_WHAT YOU WILL DO_
Give back each entry unchanged, minus pictures.

(Extracted records)
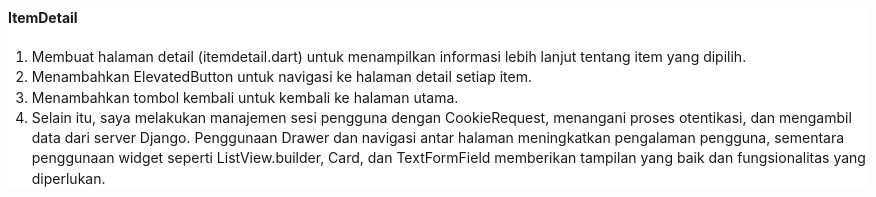 #### ItemDetail
1. Membuat halaman detail (itemdetail.dart) untuk menampilkan informasi lebih lanjut tentang item yang dipilih.
2. Menambahkan ElevatedButton untuk navigasi ke halaman detail setiap item.
3. Menambahkan tombol kembali untuk kembali ke halaman utama.
4. Selain itu, saya melakukan manajemen sesi pengguna dengan CookieRequest, menangani proses otentikasi, dan mengambil data dari server Django. Penggunaan Drawer dan navigasi antar halaman meningkatkan pengalaman pengguna, sementara penggunaan widget seperti ListView.builder, Card, dan TextFormField memberikan tampilan yang baik dan fungsionalitas yang diperlukan.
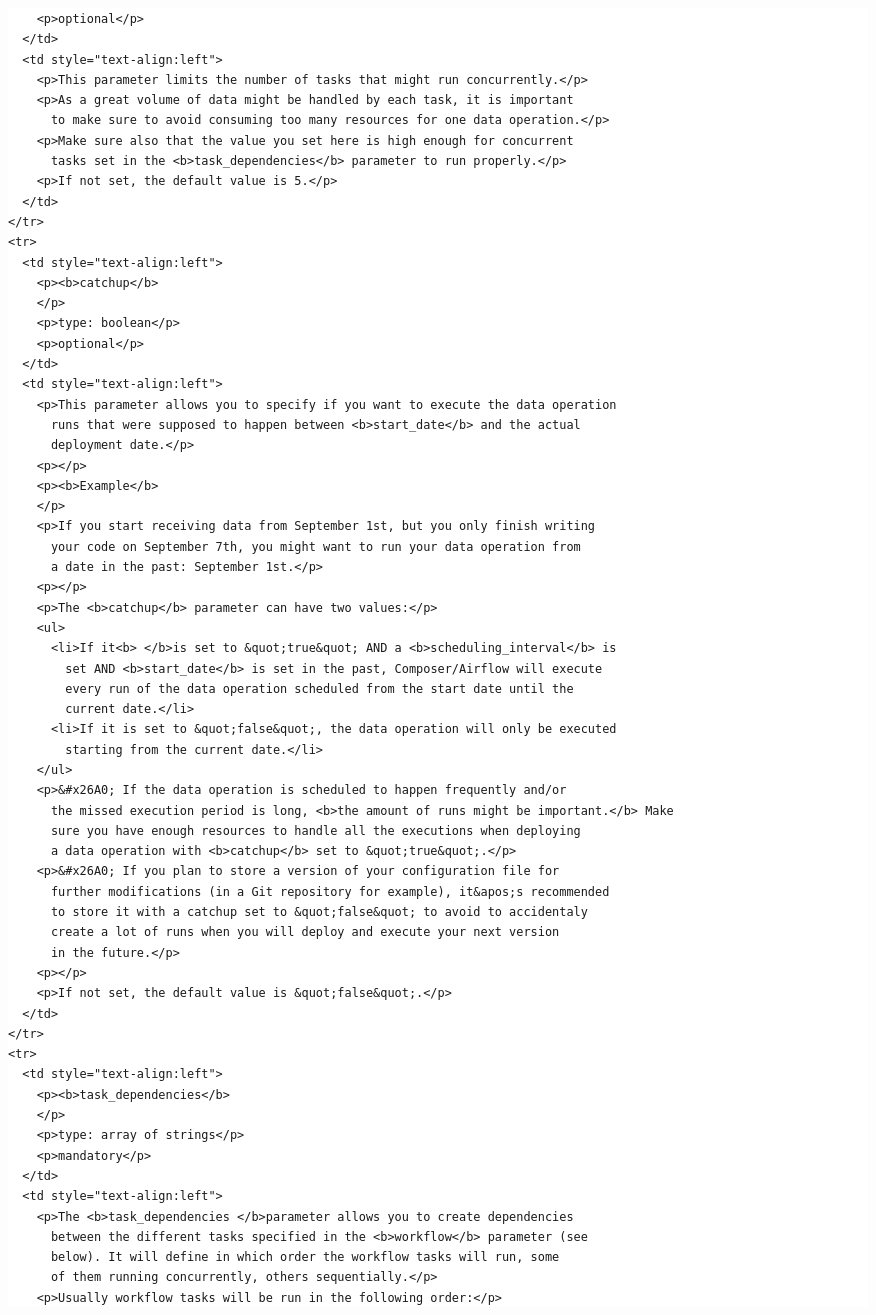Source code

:         <p>optional</p>
      </td>
      <td style="text-align:left">
        <p>This parameter limits the number of tasks that might run concurrently.</p>
        <p>As a great volume of data might be handled by each task, it is important
          to make sure to avoid consuming too many resources for one data operation.</p>
        <p>Make sure also that the value you set here is high enough for concurrent
          tasks set in the <b>task_dependencies</b> parameter to run properly.</p>
        <p>If not set, the default value is 5.</p>
      </td>
    </tr>
    <tr>
      <td style="text-align:left">
        <p><b>catchup</b>
        </p>
        <p>type: boolean</p>
        <p>optional</p>
      </td>
      <td style="text-align:left">
        <p>This parameter allows you to specify if you want to execute the data operation
          runs that were supposed to happen between <b>start_date</b> and the actual
          deployment date.</p>
        <p></p>
        <p><b>Example</b>
        </p>
        <p>If you start receiving data from September 1st, but you only finish writing
          your code on September 7th, you might want to run your data operation from
          a date in the past: September 1st.</p>
        <p></p>
        <p>The <b>catchup</b> parameter can have two values:</p>
        <ul>
          <li>If it<b> </b>is set to &quot;true&quot; AND a <b>scheduling_interval</b> is
            set AND <b>start_date</b> is set in the past, Composer/Airflow will execute
            every run of the data operation scheduled from the start date until the
            current date.</li>
          <li>If it is set to &quot;false&quot;, the data operation will only be executed
            starting from the current date.</li>
        </ul>
        <p>&#x26A0; If the data operation is scheduled to happen frequently and/or
          the missed execution period is long, <b>the amount of runs might be important.</b> Make
          sure you have enough resources to handle all the executions when deploying
          a data operation with <b>catchup</b> set to &quot;true&quot;.</p>
        <p>&#x26A0; If you plan to store a version of your configuration file for
          further modifications (in a Git repository for example), it&apos;s recommended
          to store it with a catchup set to &quot;false&quot; to avoid to accidentaly
          create a lot of runs when you will deploy and execute your next version
          in the future.</p>
        <p></p>
        <p>If not set, the default value is &quot;false&quot;.</p>
      </td>
    </tr>
    <tr>
      <td style="text-align:left">
        <p><b>task_dependencies</b>
        </p>
        <p>type: array of strings</p>
        <p>mandatory</p>
      </td>
      <td style="text-align:left">
        <p>The <b>task_dependencies </b>parameter allows you to create dependencies
          between the different tasks specified in the <b>workflow</b> parameter (see
          below). It will define in which order the workflow tasks will run, some
          of them running concurrently, others sequentially.</p>
        <p>Usually workflow tasks will be run in the following order:</p>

_ANSWER FOR THIS EXERCISE_
 #### ItemDetail
1. Membuat halaman detail (itemdetail.dart) untuk menampilkan informasi lebih lanjut tentang item yang dipilih.
2. Menambahkan ElevatedButton untuk navigasi ke halaman detail setiap item.
3. Menambahkan tombol kembali untuk kembali ke halaman utama.
4. Selain itu, saya melakukan manajemen sesi pengguna dengan CookieRequest, menangani proses otentikasi, dan mengambil data dari server Django. Penggunaan Drawer dan navigasi antar halaman meningkatkan pengalaman pengguna, sementara penggunaan widget seperti ListView.builder, Card, dan TextFormField memberikan tampilan yang baik dan fungsionalitas yang diperlukan.
Source code

:         <p>optional</p>
      </td>
      <td style="text-align:left">
        <p>This parameter limits the number of tasks that might run concurrently.</p>
        <p>As a great volume of data might be handled by each task, it is important
          to make sure to avoid consuming too many resources for one data operation.</p>
        <p>Make sure also that the value you set here is high enough for concurrent
          tasks set in the <b>task_dependencies</b> parameter to run properly.</p>
        <p>If not set, the default value is 5.</p>
      </td>
    </tr>
    <tr>
      <td style="text-align:left">
        <p><b>catchup</b>
        </p>
        <p>type: boolean</p>
        <p>optional</p>
      </td>
      <td style="text-align:left">
        <p>This parameter allows you to specify if you want to execute the data operation
          runs that were supposed to happen between <b>start_date</b> and the actual
          deployment date.</p>
        <p></p>
        <p><b>Example</b>
        </p>
        <p>If you start receiving data from September 1st, but you only finish writing
          your code on September 7th, you might want to run your data operation from
          a date in the past: September 1st.</p>
        <p></p>
        <p>The <b>catchup</b> parameter can have two values:</p>
        <ul>
          <li>If it<b> </b>is set to &quot;true&quot; AND a <b>scheduling_interval</b> is
            set AND <b>start_date</b> is set in the past, Composer/Airflow will execute
            every run of the data operation scheduled from the start date until the
            current date.</li>
          <li>If it is set to &quot;false&quot;, the data operation will only be executed
            starting from the current date.</li>
        </ul>
        <p>&#x26A0; If the data operation is scheduled to happen frequently and/or
          the missed execution period is long, <b>the amount of runs might be important.</b> Make
          sure you have enough resources to handle all the executions when deploying
          a data operation with <b>catchup</b> set to &quot;true&quot;.</p>
        <p>&#x26A0; If you plan to store a version of your configuration file for
          further modifications (in a Git repository for example), it&apos;s recommended
          to store it with a catchup set to &quot;false&quot; to avoid to accidentaly
          create a lot of runs when you will deploy and execute your next version
          in the future.</p>
        <p></p>
        <p>If not set, the default value is &quot;false&quot;.</p>
      </td>
    </tr>
    <tr>
      <td style="text-align:left">
        <p><b>task_dependencies</b>
        </p>
        <p>type: array of strings</p>
        <p>mandatory</p>
      </td>
      <td style="text-align:left">
        <p>The <b>task_dependencies </b>parameter allows you to create dependencies
          between the different tasks specified in the <b>workflow</b> parameter (see
          below). It will define in which order the workflow tasks will run, some
          of them running concurrently, others sequentially.</p>
        <p>Usually workflow tasks will be run in the following order:</p>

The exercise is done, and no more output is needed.